Periodic Reporting for period 1 - CF3-DIAZOMETHYLATOR (Photocatalytic C–H Bond CF3-diazomethylation)
Période du rapport: 2018-03-01 au 2020-02-29
In the drug discovery phase, organic synthesis proved itself as an enabling tool for the preparation of a wide range of diverse chemical entities. Indeed, very small structural changes in the molecular formula of a chemical compound can dramatically influence its biological or therapeutic activity. Synthetic tools are consequently of utmost importance in the drug discovery process, especially when considering that it typically requires that one out of 15,000 compounds usually make it to the market. As a general trend, the higher the number of compounds in drug discovery the higher the probability of success. This means that, to get one approved drug, multiple molecules are put into clinical development, requiring large expenses spent on R&D. These statistics call for the discovery of new chemical reactions able to reach large but unique chemical space only limited by the imagination of the scientist. In particular, strategies to create molecular diversity at advanced stages of the synthesis is highly attractive, as a large chemical space becomes in reach with a minimal effort, which allows decreasing both the cost and the time of the discovery of new lead compounds for certain therapeutic applications.
The discovery of fundamentally-new chemical reactions able to reach a unique chemical space in a cost and time efficient manner is highly relevant to the mission of inventing new medicines to improve the lives of patients or to fulfill an unmet medical need.
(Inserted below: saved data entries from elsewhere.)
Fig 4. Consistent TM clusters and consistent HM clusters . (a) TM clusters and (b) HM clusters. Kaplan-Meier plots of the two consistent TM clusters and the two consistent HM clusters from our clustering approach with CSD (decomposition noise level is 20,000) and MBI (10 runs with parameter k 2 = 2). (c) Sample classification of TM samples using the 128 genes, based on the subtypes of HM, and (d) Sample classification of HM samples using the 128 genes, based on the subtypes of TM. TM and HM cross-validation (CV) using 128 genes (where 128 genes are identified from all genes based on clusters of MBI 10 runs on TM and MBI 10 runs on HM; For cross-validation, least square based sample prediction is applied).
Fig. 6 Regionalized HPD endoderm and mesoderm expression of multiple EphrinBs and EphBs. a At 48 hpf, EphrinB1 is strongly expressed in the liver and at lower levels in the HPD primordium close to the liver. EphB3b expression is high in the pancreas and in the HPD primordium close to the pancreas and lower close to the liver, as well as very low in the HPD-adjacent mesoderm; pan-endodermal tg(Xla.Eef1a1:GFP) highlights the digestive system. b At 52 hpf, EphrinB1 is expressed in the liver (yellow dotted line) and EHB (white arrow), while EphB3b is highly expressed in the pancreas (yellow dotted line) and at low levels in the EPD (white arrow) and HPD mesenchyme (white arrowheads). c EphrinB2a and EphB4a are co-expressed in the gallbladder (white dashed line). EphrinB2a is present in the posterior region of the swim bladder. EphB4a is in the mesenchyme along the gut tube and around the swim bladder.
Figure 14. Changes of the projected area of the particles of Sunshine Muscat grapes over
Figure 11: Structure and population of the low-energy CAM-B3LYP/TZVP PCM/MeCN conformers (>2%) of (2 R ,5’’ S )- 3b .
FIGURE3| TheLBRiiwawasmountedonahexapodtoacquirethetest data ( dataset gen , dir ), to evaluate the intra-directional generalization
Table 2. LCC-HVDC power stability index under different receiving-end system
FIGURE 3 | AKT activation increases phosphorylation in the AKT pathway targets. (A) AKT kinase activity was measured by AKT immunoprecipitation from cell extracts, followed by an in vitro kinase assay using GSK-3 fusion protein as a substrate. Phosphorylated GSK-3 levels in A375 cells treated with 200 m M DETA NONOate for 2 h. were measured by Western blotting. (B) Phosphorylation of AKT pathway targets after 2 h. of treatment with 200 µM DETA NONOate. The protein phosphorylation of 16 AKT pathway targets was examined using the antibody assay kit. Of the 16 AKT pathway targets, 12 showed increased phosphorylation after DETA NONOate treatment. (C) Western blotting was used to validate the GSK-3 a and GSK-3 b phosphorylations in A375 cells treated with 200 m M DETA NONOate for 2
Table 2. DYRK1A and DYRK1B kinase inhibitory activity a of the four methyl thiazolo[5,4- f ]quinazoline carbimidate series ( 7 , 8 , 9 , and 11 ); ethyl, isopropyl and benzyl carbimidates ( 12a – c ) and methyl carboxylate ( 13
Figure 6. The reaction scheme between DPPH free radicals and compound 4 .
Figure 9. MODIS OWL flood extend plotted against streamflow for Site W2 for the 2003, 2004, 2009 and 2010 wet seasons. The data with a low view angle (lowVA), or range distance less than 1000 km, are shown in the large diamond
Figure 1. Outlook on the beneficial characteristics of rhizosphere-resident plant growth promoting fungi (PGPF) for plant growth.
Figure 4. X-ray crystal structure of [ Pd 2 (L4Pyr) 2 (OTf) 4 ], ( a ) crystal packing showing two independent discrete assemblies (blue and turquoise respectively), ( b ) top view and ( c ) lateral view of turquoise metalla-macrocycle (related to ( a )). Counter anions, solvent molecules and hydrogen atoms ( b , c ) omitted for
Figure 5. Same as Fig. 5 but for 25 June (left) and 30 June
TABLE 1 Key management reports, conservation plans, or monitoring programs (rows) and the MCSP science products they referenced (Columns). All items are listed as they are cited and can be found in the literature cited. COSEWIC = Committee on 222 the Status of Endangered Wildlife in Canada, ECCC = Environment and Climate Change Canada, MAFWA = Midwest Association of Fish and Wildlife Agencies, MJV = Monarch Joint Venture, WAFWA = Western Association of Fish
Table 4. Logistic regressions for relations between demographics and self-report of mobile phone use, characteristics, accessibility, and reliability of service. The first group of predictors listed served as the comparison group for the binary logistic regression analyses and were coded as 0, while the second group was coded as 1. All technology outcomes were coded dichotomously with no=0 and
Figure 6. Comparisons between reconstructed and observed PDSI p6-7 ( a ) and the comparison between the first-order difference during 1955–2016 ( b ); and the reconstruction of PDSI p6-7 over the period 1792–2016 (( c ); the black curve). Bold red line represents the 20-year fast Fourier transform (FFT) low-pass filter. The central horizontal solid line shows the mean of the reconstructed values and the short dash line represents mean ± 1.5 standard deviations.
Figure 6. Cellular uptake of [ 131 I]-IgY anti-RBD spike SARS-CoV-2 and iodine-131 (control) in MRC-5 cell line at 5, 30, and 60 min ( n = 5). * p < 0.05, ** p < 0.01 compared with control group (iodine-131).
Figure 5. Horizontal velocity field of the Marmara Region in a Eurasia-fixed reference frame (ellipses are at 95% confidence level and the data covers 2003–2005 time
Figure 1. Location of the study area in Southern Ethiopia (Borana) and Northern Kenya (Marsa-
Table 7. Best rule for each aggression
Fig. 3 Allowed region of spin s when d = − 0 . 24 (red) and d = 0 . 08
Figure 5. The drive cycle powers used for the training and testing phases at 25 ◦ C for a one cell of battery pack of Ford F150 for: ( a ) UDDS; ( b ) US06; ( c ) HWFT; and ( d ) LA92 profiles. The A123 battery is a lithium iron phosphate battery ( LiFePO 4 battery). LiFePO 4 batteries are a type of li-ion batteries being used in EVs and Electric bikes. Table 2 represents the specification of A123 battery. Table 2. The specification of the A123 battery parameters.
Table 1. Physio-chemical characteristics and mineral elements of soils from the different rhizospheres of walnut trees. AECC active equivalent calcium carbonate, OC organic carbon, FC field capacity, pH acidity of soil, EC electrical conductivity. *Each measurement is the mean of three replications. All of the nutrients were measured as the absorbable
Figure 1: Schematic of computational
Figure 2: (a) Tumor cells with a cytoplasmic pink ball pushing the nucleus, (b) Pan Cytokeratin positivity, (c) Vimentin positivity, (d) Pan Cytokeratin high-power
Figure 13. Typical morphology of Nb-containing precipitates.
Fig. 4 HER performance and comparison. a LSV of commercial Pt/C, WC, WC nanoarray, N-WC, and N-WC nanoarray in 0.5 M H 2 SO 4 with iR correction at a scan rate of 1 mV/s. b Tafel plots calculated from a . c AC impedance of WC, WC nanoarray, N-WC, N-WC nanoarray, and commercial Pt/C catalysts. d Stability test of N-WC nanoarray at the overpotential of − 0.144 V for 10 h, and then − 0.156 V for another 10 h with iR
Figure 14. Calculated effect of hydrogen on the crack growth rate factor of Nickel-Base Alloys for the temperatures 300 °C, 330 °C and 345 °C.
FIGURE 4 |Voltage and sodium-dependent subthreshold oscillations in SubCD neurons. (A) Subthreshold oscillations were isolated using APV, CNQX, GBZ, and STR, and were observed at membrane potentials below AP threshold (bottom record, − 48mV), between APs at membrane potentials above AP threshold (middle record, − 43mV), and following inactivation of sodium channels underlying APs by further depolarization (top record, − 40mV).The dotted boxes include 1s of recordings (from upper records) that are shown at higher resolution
A current example is the need to discover live-saving therapeutics based on small-molecules to cure infected patients with SARS-CoV-2.
This project pretended to discover new chemical reactions based on the catalytic generation of equivalent forms of carbyne equivalents and explore their application in transforming simple into complex molecules, late-stage functionalization of complex molecules and explore radiolabeling applications.